Some religious doctrines are much more bizarre and malign than this. They occasionally come blinking into the light. The Jehovah’s Witnesses, for instance, believe that those outside their inner circle will be ground to dust on the last day (remember this the next time you open your front door to them) and will only cooperate with the police in child abuse cases if the molestation has been independently and simultaneously witnessed by two elders, which may be setting the bar a little high.
Faltering in the face of so much theology, I decided to cover church issues politically. As a former lobby correspondent, I felt that the disputes were more explicable in such terms. When Pope John Paul II started appointing cardinals wholesale towards the end of his reign, in an attempt to fix the choice of his successor – the cardinals being the men who choose the pope – I reported it as a political move (“That’s fine,” said one of the more obtuse members of the Guardian’s newsdesk team, “but what’s a cardinal?” – you can’t assume even basic knowledge these days). The manoeuvring became easier to understand that way – and indeed some conservative evangelicals are using tactics remarkably similar to the old Militant Tendency to infiltrate the Church of England these days.
I don’t want to give the impression that all religionists are mad or bad. Besides some pretty unpleasant people, I also met some inspirational ones, working selflessly and often obscurely in the world, motivated not by ambition or for reward but by their faith. This is not to be sneered at.
The religious correspondent is the one specialist on the Guardian who has to justify his specialism to the sceptics, on the paper and outside (“Why do we have to read this rubbish?”), and to our many religiously inclined readers (“Why are you always so hostile to religion?”).

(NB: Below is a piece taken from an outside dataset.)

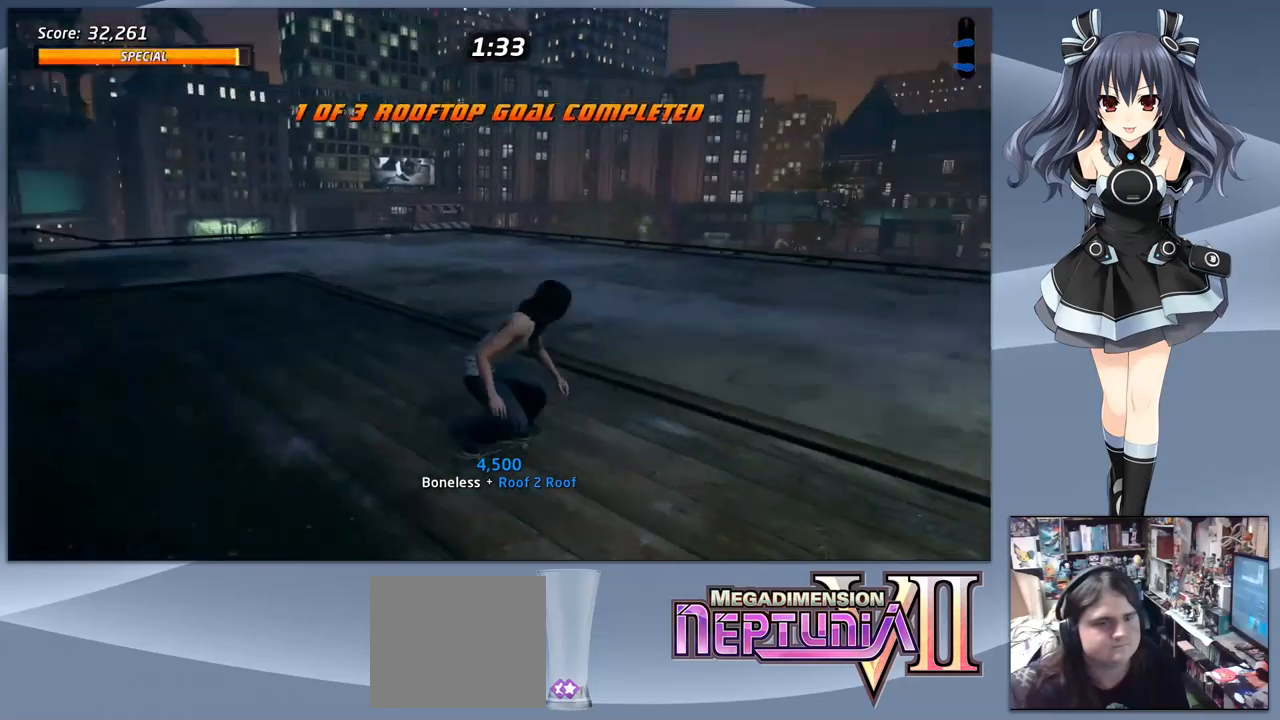
{"buttons": ["CROSS", "DPAD_DOWN"], "right_stick": "center", "events": [[200, "DPAD_RIGHT", "up"]]}
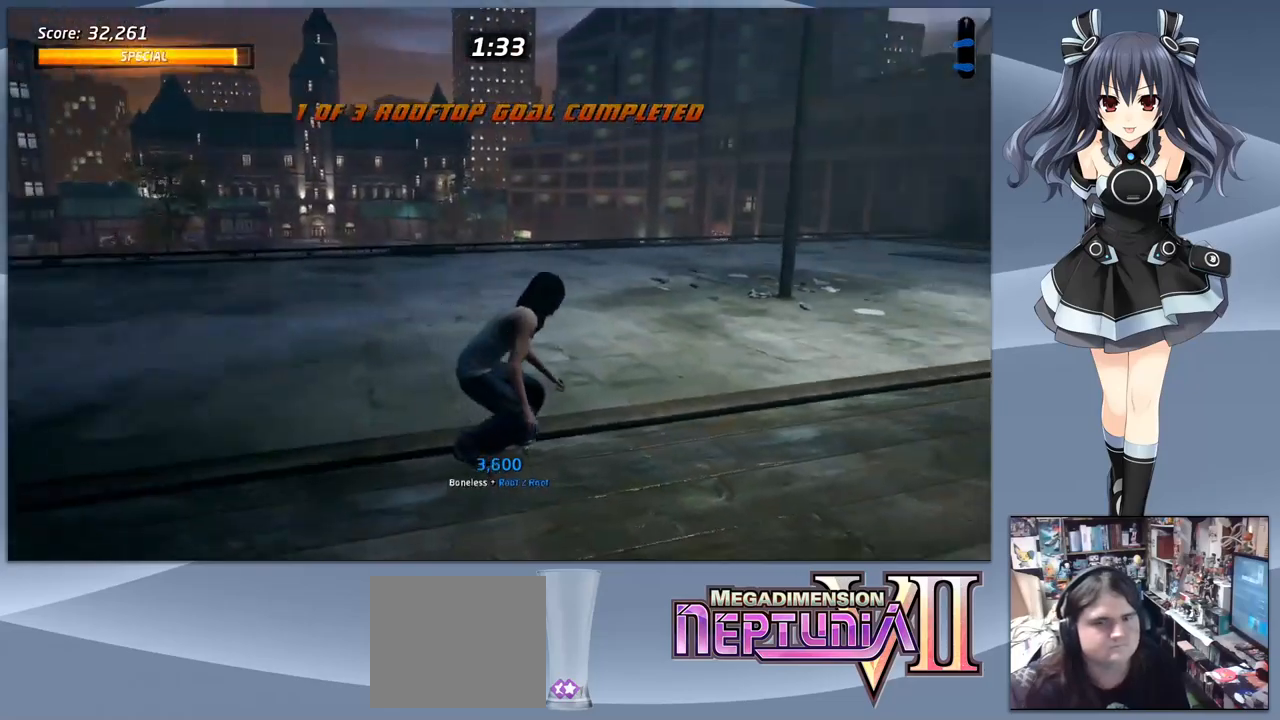
{"buttons": ["CROSS", "DPAD_RIGHT"], "right_stick": "center", "events": [[267, "DPAD_DOWN", "up"], [333, "DPAD_RIGHT", "down"]]}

The Guardian actually gives more space to a wider range of religious (and non-religious) opinions than any other paper. That is precisely because religion is important as a philosophical, political, cultural, social and historical motivating force across the world and, despite the best efforts of atheists and secularists – some as fundamentalist in their beliefs as the most dogmatic religionist – will remain so.
Now I am moving on. It was time to go. What faith I had, I’ve lost, I am afraid – I’ve seen too much, too close. A young Methodist press officer once asked me earnestly whether I saw it as my job to spread the Good News of Jesus. No, I said, that’s the last thing I am here to do.